• Your objective:
Give the lines again, unchanged, starting with the line containing "a. fails or" and ending with the last line of the data below.
--
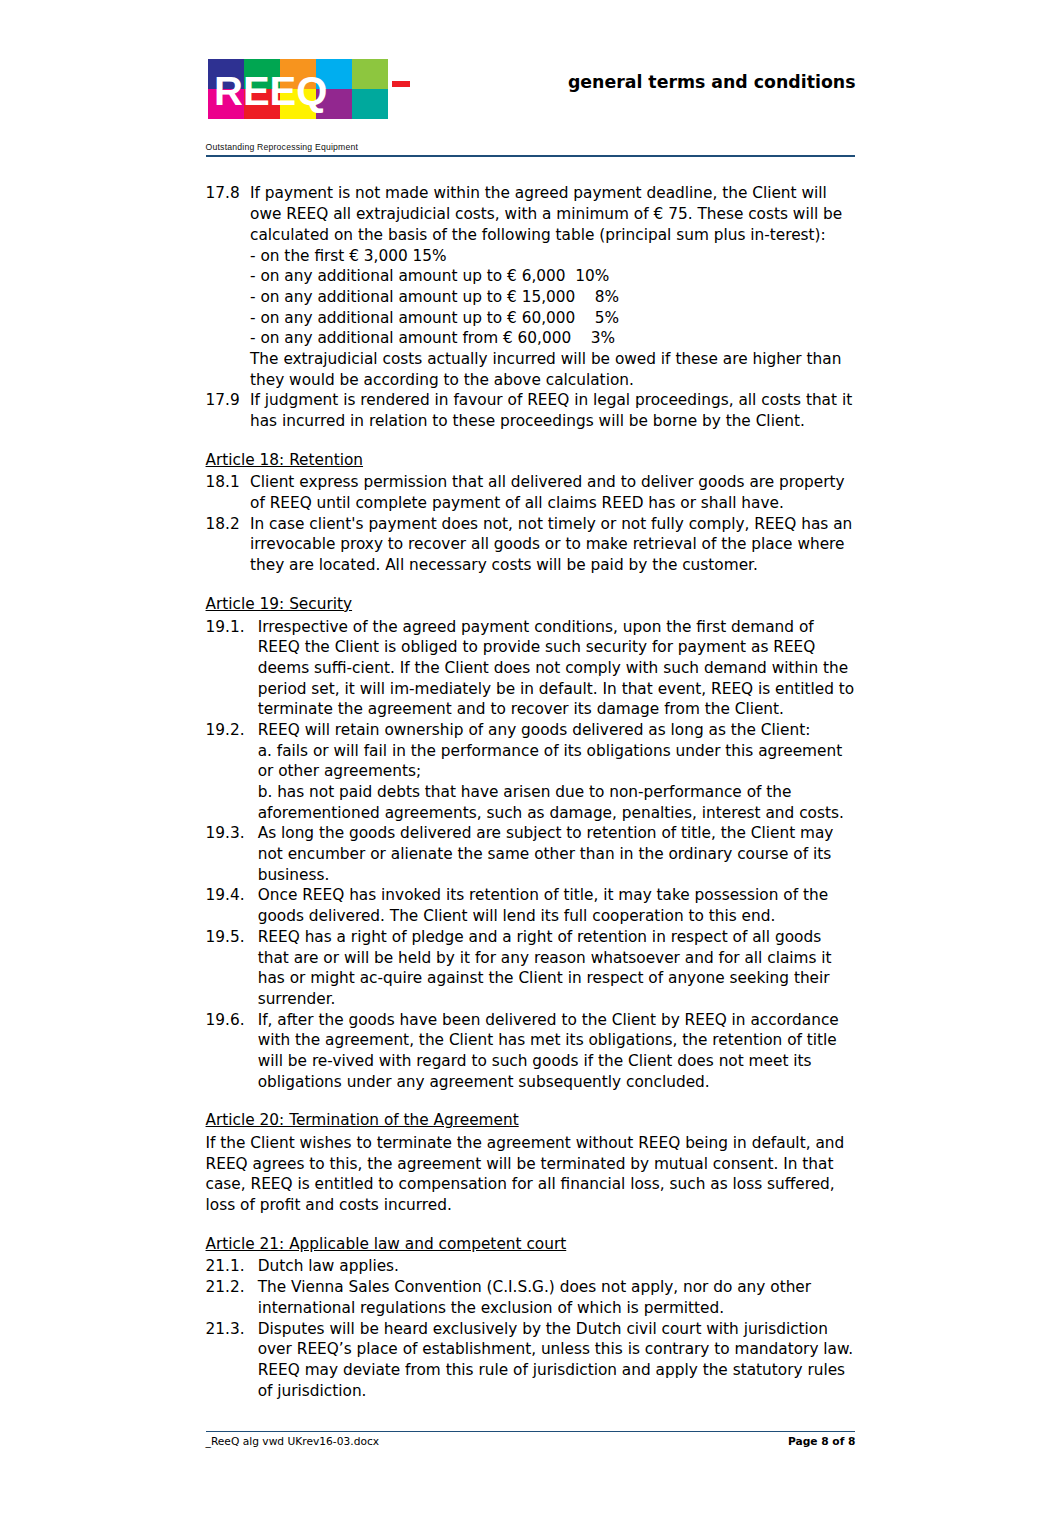REEQ
Outstanding Reprocessing Equipment
general terms and conditions
17.8
If payment is not made within the agreed payment deadline, the Client will owe REEQ all extrajudicial costs, with a minimum of € 75. These costs will be calculated on the basis of the following table (principal sum plus in-terest):
- on the first € 3,000 15%
- on any additional amount up to € 6,000 10%
- on any additional amount up to € 15,000 8%
- on any additional amount up to € 60,000 5%
- on any additional amount from € 60,000 3%
The extrajudicial costs actually incurred will be owed if these are higher than they would be according to the above calculation.
17.9
If judgment is rendered in favour of REEQ in legal proceedings, all costs that it has incurred in relation to these proceedings will be borne by the Client.
Article 18: Retention
18.1
Client express permission that all delivered and to deliver goods are property of REEQ until complete payment of all claims REED has or shall have.
18.2
In case client's payment does not, not timely or not fully comply, REEQ has an irrevocable proxy to recover all goods or to make retrieval of the place where they are located. All necessary costs will be paid by the customer.
Article 19: Security
19.1.
Irrespective of the agreed payment conditions, upon the first demand of REEQ the Client is obliged to provide such security for payment as REEQ deems suffi-cient. If the Client does not comply with such demand within the period set, it will im-mediately be in default. In that event, REEQ is entitled to terminate the agreement and to recover its damage from the Client.
19.2.
REEQ will retain ownership of any goods delivered as long as the Client:
a. fails or will fail in the performance of its obligations under this agreement or other agreements;
b. has not paid debts that have arisen due to non-performance of the aforementioned agreements, such as damage, penalties, interest and costs.
19.3.
As long the goods delivered are subject to retention of title, the Client may not encumber or alienate the same other than in the ordinary course of its business.
19.4.
Once REEQ has invoked its retention of title, it may take possession of the goods delivered. The Client will lend its full cooperation to this end.
19.5.
REEQ has a right of pledge and a right of retention in respect of all goods that are or will be held by it for any reason whatsoever and for all claims it has or might ac-quire against the Client in respect of anyone seeking their surrender.
19.6.
If, after the goods have been delivered to the Client by REEQ in accordance with the agreement, the Client has met its obligations, the retention of title will be re-vived with regard to such goods if the Client does not meet its obligations under any agreement subsequently concluded.
Article 20: Termination of the Agreement
If the Client wishes to terminate the agreement without REEQ being in default, and REEQ agrees to this, the agreement will be terminated by mutual consent. In that case, REEQ is entitled to compensation for all financial loss, such as loss suffered, loss of profit and costs incurred.
Article 21: Applicable law and competent court
21.1.
Dutch law applies.
21.2.
The Vienna Sales Convention (C.I.S.G.) does not apply, nor do any other international regulations the exclusion of which is permitted.
21.3.
Disputes will be heard exclusively by the Dutch civil court with jurisdiction over REEQ’s place of establishment, unless this is contrary to mandatory law. REEQ may deviate from this rule of jurisdiction and apply the statutory rules of jurisdiction.
_ReeQ alg vwd UKrev16-03.docx
Page 8 of 8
--
• Response area:
a. fails or will fail in the performance of its obligations under this agreement or other agreements;
b. has not paid debts that have arisen due to non-performance of the aforementioned agreements, such as damage, penalties, interest and costs.
19.3.
As long the goods delivered are subject to retention of title, the Client may not encumber or alienate the same other than in the ordinary course of its business.
19.4.
Once REEQ has invoked its retention of title, it may take possession of the goods delivered. The Client will lend its full cooperation to this end.
19.5.
REEQ has a right of pledge and a right of retention in respect of all goods that are or will be held by it for any reason whatsoever and for all claims it has or might ac-quire against the Client in respect of anyone seeking their surrender.
19.6.
If, after the goods have been delivered to the Client by REEQ in accordance with the agreement, the Client has met its obligations, the retention of title will be re-vived with regard to such goods if the Client does not meet its obligations under any agreement subsequently concluded.
Article 20: Termination of the Agreement
If the Client wishes to terminate the agreement without REEQ being in default, and REEQ agrees to this, the agreement will be terminated by mutual consent. In that case, REEQ is entitled to compensation for all financial loss, such as loss suffered, loss of profit and costs incurred.
Article 21: Applicable law and competent court
21.1.
Dutch law applies.
21.2.
The Vienna Sales Convention (C.I.S.G.) does not apply, nor do any other international regulations the exclusion of which is permitted.
21.3.
Disputes will be heard exclusively by the Dutch civil court with jurisdiction over REEQ’s place of establishment, unless this is contrary to mandatory law. REEQ may deviate from this rule of jurisdiction and apply the statutory rules of jurisdiction.
_ReeQ alg vwd UKrev16-03.docx
Page 8 of 8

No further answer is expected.